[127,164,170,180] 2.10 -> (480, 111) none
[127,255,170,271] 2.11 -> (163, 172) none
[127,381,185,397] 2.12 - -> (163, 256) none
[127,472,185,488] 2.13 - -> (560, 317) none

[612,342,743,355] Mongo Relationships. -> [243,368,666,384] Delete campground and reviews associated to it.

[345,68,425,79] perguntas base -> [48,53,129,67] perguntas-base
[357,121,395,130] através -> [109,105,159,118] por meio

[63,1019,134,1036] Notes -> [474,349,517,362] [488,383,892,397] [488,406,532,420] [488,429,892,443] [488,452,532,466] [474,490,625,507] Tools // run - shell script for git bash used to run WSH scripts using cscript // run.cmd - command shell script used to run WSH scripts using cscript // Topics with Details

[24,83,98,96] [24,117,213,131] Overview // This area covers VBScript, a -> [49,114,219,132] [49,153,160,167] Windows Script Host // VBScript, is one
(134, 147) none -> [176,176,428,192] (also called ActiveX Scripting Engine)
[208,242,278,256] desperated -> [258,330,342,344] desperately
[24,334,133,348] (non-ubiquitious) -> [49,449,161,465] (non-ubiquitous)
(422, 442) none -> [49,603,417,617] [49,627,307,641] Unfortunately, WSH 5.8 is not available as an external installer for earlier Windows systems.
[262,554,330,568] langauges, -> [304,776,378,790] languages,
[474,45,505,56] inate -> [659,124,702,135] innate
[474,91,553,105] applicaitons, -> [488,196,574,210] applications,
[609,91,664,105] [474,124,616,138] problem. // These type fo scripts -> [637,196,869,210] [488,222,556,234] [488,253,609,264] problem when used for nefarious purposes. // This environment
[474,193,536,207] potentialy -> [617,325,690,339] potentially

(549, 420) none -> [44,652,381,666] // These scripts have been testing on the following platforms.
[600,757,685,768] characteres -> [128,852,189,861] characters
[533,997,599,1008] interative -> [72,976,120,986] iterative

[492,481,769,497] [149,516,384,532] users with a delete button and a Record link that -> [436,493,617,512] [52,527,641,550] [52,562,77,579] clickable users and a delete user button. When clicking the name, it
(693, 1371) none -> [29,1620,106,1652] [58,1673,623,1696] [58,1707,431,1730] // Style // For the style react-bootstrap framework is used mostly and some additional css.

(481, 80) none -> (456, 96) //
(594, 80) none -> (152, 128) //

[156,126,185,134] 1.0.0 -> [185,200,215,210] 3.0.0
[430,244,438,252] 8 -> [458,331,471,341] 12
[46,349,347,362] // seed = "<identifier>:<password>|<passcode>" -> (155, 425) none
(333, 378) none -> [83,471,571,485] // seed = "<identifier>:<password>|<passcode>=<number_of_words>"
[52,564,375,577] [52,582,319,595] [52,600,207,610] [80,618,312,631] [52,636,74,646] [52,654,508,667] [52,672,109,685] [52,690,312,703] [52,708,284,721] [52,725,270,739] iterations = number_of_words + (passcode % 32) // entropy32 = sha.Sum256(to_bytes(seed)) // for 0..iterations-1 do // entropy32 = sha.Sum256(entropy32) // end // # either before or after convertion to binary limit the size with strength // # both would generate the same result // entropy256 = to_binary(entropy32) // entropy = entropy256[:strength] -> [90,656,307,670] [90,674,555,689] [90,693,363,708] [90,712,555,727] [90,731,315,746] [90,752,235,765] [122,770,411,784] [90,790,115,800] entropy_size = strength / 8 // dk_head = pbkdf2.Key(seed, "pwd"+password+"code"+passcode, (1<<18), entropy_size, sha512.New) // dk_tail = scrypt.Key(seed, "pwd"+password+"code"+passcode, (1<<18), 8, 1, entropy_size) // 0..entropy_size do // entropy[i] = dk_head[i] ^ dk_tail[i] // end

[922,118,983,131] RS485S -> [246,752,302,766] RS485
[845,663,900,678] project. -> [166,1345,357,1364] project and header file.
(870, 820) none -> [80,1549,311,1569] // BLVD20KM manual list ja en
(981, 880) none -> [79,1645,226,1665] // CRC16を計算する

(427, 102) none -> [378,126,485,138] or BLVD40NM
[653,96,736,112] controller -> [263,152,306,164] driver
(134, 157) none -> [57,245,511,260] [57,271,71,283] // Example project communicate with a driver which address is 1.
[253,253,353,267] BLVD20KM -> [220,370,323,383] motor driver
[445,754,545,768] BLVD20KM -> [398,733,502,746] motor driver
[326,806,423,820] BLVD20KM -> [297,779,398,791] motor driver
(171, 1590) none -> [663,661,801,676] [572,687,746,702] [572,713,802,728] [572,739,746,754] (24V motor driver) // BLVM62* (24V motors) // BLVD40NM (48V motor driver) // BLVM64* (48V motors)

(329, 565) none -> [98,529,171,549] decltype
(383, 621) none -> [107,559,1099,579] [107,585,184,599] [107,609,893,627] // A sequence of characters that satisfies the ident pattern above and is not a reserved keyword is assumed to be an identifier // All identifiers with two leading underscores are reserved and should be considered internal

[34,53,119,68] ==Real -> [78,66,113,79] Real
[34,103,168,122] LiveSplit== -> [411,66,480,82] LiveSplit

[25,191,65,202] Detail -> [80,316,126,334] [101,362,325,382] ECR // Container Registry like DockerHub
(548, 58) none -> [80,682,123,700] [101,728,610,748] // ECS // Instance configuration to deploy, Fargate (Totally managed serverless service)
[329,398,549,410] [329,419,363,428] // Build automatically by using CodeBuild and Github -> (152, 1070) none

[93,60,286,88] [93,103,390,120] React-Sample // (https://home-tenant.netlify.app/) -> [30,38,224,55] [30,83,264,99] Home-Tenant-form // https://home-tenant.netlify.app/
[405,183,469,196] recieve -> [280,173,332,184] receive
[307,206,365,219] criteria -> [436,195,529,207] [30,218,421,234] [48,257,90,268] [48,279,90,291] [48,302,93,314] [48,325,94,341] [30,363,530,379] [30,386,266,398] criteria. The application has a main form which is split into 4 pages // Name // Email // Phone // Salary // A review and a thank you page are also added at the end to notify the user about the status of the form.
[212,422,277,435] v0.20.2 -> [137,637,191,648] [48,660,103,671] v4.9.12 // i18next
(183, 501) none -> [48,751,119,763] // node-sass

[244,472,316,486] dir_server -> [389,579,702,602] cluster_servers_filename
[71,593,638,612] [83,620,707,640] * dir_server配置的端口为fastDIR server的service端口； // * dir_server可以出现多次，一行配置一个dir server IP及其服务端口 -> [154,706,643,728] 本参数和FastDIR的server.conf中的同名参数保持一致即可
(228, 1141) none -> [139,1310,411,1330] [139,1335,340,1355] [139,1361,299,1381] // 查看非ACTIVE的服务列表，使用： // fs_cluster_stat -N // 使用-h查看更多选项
—————
Work task
Wherever the line holding "[653,96,736,112] controller ->" falls in the entries above, copy exactly from it through the line holding "[445,754,545,768] BLVD20KM ->", inclusive, and add nothing.

Written response
[653,96,736,112] controller -> [263,152,306,164] driver
(134, 157) none -> [57,245,511,260] [57,271,71,283] // Example project communicate with a driver which address is 1.
[253,253,353,267] BLVD20KM -> [220,370,323,383] motor driver
[445,754,545,768] BLVD20KM -> [398,733,502,746] motor driver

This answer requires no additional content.